Everything’s Fine is a hilariously weird, star-studded sketch show, but it’s also a deep and winding tour through the American psyche — 49 minutes of comedic catharsis that mirror our collective descent into the surreal, precedent-smashing, bar-lowering hellscape of the last four years. 

Produced by Maya Rudolph and Natasha Lyonne, who also directed, the special features appearances by Jon Hamm, Jane Lynch, Megan Thee Stallion, Winona Ryder, Helen freaking Mirren, and more. Behind the scenes was a top-tier writer’s room filled with comedians and SNL veterans like Paula Pell. But Cooper steered the ship. For a woman who was doing stand-up to an empty pizzeria in Jersey City just seven or so months ago, it’s been a breakneck ride. 

“I was making TikToks in my living room in March, and then I’m on a Zoom call with Maya Rudolph and Natasha Lyonne in June,” Cooper says. “My body was just like, ‘Let’s do it!’ and my mind was like, ‘Is this happening?’ And I kind of put one foot in front of the other and made it happen.”

From the co-producers’ perspective, there wasn’t a second of hesitation to work with a Hollywood newcomer. “We were such huge fans,” Lyonne says. “Seeing [her] first video was a real explosion moment for everybody. It just felt like, Who is this single human being who seems to be the only one who’s able to shed light on this situation in a way that’s actually bringing some joy or sense of how we’re all feeling but we’re incapable of articulating? Maya and I have this company, [and] there was this email of ‘Do you wanna meet,’ and we were like, ‘Yes! This is the only person we wanna meet with!’ We were very excited.” 

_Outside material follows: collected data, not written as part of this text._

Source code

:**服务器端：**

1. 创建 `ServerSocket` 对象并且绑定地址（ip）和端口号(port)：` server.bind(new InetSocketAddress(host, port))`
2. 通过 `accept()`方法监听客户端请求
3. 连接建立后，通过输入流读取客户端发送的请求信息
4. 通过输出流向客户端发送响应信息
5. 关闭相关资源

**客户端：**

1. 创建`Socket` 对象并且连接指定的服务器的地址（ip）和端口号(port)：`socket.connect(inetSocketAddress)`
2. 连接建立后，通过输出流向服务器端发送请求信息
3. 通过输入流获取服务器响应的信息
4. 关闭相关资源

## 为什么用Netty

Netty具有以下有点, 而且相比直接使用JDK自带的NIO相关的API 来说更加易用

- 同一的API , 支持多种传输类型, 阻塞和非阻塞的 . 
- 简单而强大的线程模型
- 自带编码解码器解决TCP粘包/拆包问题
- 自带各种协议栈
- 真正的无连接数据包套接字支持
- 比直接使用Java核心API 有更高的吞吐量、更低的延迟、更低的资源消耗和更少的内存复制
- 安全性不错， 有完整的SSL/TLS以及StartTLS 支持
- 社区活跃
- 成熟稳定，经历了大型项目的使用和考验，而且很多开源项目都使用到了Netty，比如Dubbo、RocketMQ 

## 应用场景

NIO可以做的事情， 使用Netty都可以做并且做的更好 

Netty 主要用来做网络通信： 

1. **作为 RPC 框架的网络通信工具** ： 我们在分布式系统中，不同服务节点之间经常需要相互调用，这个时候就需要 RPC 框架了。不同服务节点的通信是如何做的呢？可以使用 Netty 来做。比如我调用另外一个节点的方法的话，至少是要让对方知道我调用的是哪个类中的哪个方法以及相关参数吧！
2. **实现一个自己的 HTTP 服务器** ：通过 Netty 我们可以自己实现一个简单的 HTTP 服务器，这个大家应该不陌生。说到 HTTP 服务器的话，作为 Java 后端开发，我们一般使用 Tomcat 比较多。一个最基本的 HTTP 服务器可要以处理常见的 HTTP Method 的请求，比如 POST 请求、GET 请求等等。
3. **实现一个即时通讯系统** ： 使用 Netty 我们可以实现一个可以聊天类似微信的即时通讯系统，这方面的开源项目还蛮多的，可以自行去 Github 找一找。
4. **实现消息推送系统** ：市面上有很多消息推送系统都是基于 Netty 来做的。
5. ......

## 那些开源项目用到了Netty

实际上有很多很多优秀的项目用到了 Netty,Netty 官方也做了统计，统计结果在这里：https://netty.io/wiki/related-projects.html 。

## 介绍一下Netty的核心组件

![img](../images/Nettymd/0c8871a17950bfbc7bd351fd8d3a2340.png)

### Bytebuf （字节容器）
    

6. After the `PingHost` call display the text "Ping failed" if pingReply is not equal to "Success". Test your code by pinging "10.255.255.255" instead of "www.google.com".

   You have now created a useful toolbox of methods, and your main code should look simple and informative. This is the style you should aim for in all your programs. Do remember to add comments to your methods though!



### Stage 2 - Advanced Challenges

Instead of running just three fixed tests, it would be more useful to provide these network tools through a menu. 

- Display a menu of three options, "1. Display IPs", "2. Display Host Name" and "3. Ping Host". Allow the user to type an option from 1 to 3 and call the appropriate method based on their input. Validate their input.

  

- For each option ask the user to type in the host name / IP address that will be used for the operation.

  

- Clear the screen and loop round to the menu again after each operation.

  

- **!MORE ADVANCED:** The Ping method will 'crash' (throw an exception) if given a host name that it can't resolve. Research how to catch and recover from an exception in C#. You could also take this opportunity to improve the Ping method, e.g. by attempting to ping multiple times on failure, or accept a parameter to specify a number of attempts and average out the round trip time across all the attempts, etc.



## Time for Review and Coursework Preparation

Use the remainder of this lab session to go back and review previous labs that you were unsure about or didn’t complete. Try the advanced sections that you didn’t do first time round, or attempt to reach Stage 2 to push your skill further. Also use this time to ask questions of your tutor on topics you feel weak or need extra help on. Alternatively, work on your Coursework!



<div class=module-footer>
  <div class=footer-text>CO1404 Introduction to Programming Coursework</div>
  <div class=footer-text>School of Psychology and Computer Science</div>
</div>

Days before the special’s release, Cooper, Rudolph, and Lyonne sat down with Rolling Stone to talk about how it all came together in just two and a half months (“We had like five dollars and five days,” Lyonne jokes), explain some of the wackiest ideas (like that asteroid), and reminisce about what was left on the cutting-room floor (R.I.P., Mitch McConnell as a turtle). But mostly, they marvel at the head-spinning events of the last 12 months — and look ahead to November 3rd. 

“I think a lot of people have a fire lit under their asses now who might not have,” says Rudolph. “There has been a sense of comfort in apathy that is no longer a choice anymore. So, I think that’s the good news. [But] I’m never confident until — show me the receipts! I want those receipts! 

“One day, that guy’s gonna have to leave the White House, and he’s gonna be kicking and screaming. … I think it’s important to be cautious and just get the job done. And then once that hopefully happens, we can fuckin’ party. I vowed to run naked in the streets, so, get ready, America.”